[Transcribed page contents]
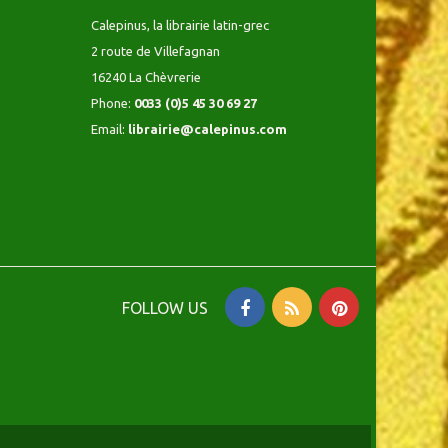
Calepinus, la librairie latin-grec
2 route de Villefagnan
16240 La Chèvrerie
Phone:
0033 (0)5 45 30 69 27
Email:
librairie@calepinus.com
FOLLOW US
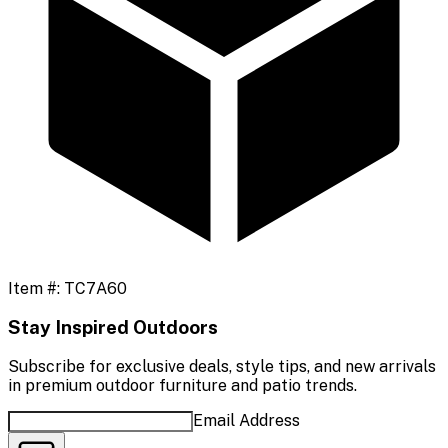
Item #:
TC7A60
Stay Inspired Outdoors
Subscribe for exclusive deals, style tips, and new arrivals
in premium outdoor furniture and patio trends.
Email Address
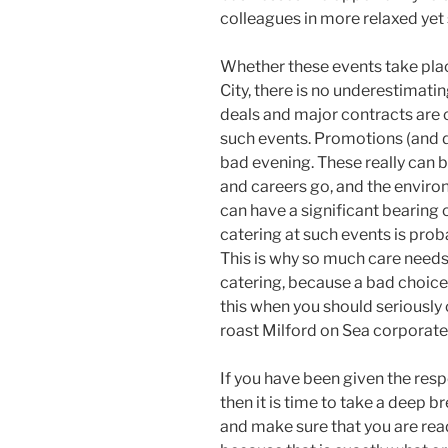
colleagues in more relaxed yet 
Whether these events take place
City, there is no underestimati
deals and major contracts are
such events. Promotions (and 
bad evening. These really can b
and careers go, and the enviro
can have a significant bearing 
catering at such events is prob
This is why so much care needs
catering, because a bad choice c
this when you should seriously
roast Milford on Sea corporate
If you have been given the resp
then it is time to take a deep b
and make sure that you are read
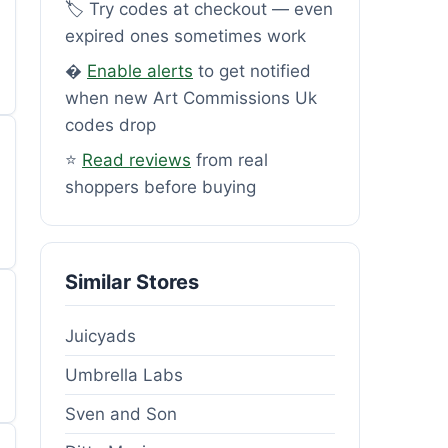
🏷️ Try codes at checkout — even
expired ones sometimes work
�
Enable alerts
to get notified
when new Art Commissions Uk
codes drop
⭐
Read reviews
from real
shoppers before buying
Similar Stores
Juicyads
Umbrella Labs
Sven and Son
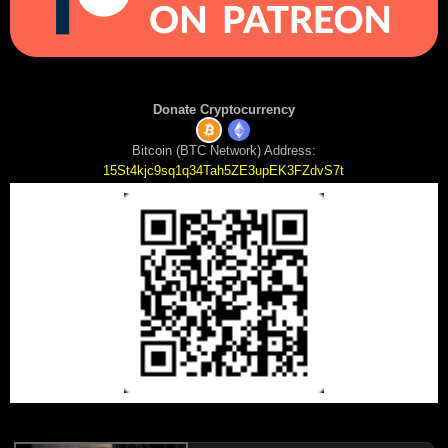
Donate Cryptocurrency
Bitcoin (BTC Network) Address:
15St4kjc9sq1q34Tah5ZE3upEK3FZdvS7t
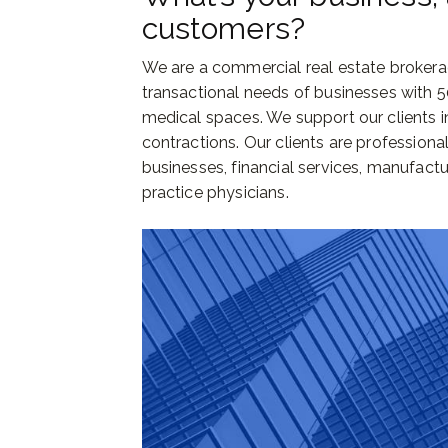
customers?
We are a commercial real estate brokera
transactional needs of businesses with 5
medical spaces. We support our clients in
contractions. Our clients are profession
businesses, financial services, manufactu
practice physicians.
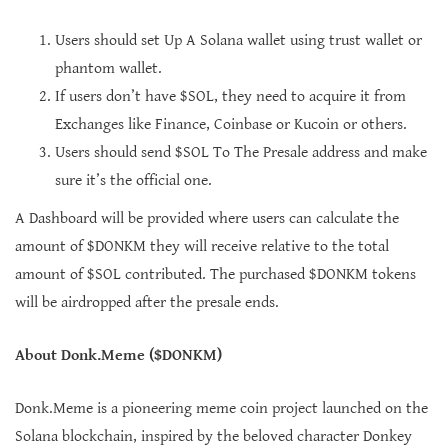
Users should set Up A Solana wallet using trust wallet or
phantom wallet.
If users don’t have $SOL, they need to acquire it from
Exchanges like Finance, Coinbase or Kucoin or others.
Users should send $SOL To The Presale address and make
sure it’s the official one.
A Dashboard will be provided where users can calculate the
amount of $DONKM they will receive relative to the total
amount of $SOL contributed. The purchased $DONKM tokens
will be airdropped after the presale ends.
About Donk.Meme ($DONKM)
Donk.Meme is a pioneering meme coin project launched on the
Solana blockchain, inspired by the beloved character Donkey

---

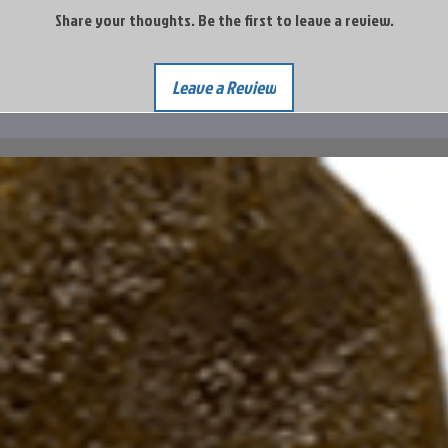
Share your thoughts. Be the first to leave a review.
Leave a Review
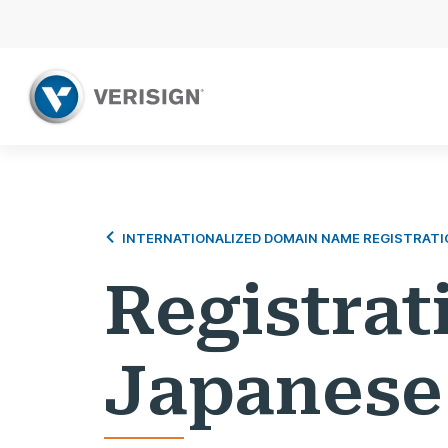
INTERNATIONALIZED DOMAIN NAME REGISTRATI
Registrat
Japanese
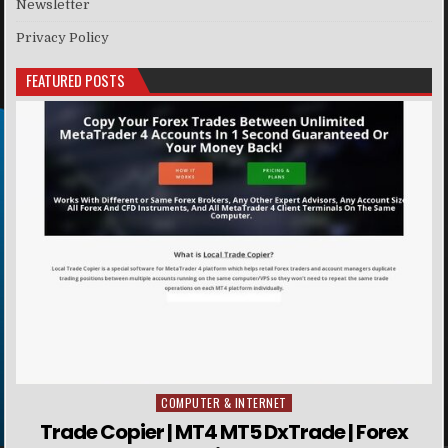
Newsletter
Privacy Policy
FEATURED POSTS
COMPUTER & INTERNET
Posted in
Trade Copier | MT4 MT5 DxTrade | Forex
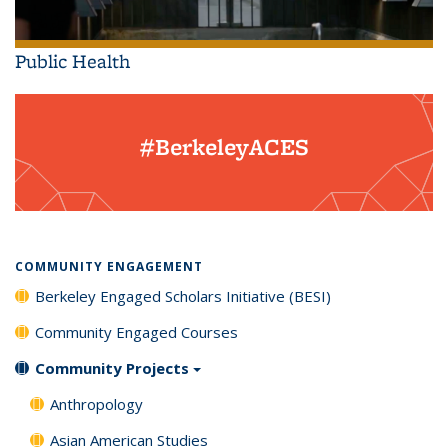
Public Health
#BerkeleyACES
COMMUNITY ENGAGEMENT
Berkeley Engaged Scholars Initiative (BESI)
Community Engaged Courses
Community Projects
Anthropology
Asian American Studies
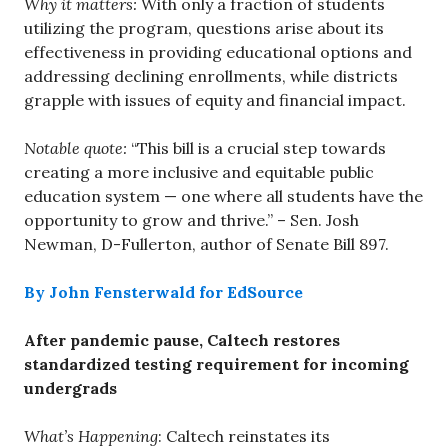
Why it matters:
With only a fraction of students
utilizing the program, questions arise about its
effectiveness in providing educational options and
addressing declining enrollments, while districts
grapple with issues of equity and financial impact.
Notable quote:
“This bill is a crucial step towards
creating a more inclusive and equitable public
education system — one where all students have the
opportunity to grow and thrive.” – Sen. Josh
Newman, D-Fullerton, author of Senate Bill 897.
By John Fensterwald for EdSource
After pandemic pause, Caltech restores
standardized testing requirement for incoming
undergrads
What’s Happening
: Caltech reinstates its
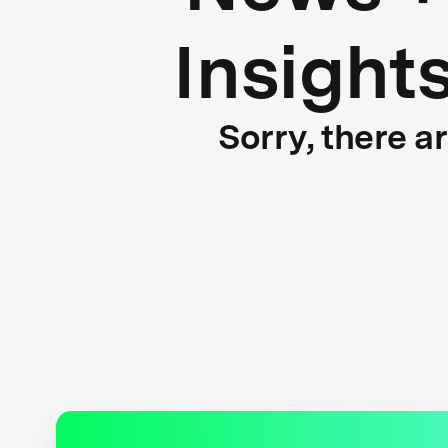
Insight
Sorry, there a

---

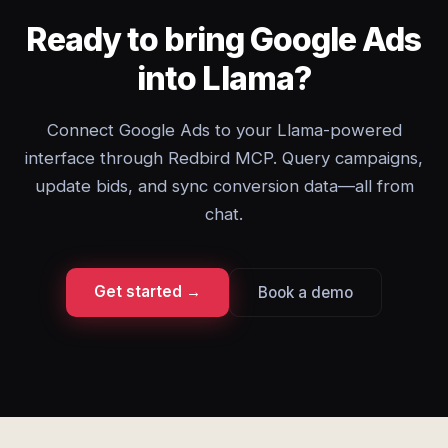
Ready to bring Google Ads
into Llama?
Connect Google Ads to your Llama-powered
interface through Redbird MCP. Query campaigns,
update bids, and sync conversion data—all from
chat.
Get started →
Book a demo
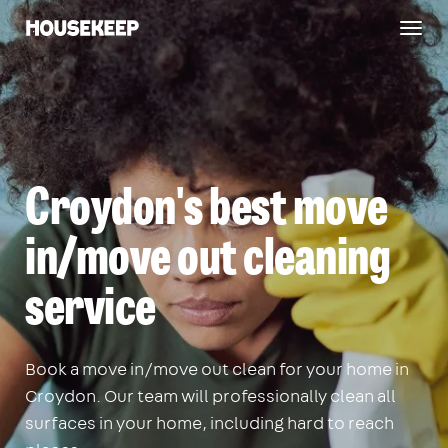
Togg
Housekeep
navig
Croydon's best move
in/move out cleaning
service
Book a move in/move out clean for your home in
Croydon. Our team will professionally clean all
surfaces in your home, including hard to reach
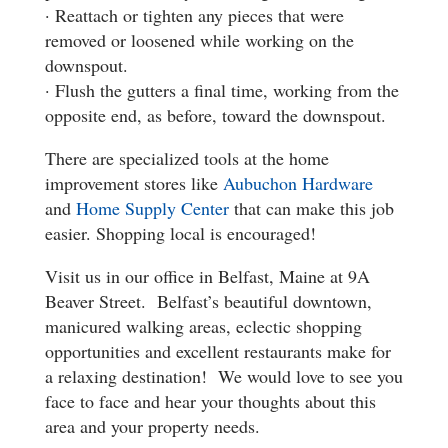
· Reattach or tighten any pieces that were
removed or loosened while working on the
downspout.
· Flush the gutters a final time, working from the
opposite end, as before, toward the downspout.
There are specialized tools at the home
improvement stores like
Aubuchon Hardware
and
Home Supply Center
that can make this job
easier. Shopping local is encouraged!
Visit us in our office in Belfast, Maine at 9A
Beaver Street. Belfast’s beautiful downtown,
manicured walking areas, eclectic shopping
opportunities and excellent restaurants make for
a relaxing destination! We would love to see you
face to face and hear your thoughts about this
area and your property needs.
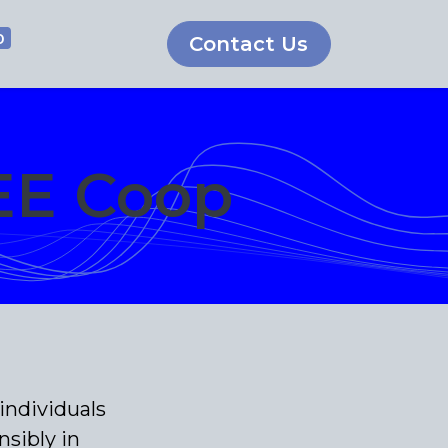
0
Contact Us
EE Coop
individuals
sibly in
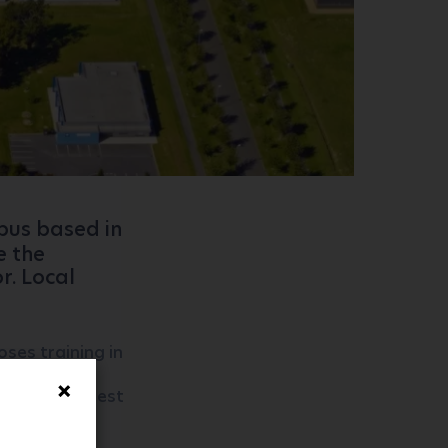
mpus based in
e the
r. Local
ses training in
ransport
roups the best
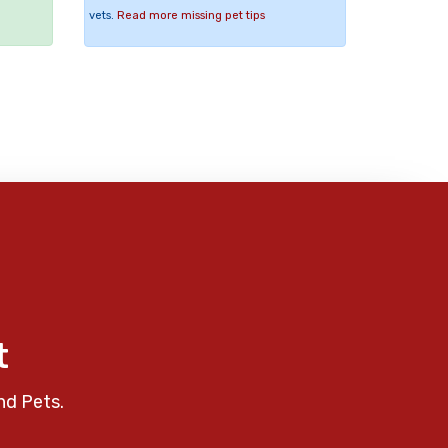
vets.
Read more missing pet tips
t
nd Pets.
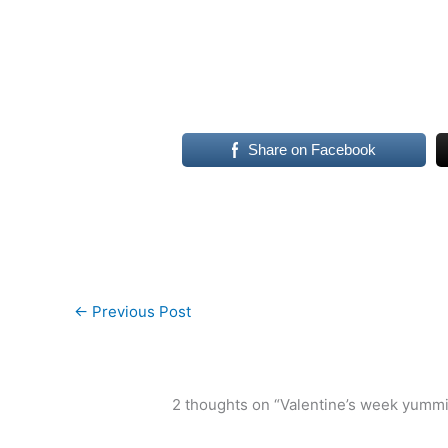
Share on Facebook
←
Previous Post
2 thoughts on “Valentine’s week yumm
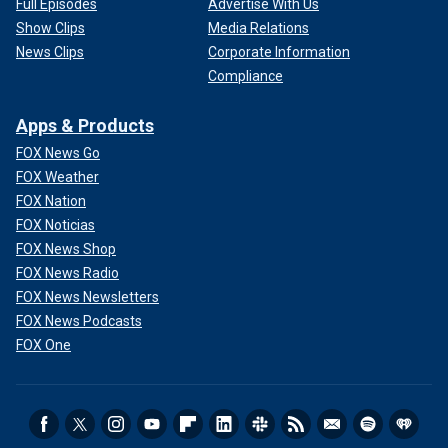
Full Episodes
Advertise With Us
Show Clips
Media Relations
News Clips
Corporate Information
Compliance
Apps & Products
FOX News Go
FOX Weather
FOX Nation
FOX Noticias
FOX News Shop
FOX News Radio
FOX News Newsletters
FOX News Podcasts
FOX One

- **Task prompt**:
Go to the line above holding "Donate Cryptocurrency", then copy exactly each line down to and including the one holding "Solana blockchain, inspired", leaving pictures out.

- **Output of the exercise**:
Donate Cryptocurrency
Bitcoin (BTC Network) Address:
15St4kjc9sq1q34Tah5ZE3upEK3FZdvS7t
customers?
We are a commercial real estate brokera
transactional needs of businesses with 5
medical spaces. We support our clients in
contractions. Our clients are profession
businesses, financial services, manufactu
practice physicians.
Users should set Up A Solana wallet using trust wallet or
phantom wallet.
If users don’t have $SOL, they need to acquire it from
Exchanges like Finance, Coinbase or Kucoin or others.
Users should send $SOL To The Presale address and make
sure it’s the official one.
A Dashboard will be provided where users can calculate the
amount of $DONKM they will receive relative to the total
amount of $SOL contributed. The purchased $DONKM tokens
will be airdropped after the presale ends.
About Donk.Meme ($DONKM)
Donk.Meme is a pioneering meme coin project launched on the
Solana blockchain, inspired by the beloved character Donkey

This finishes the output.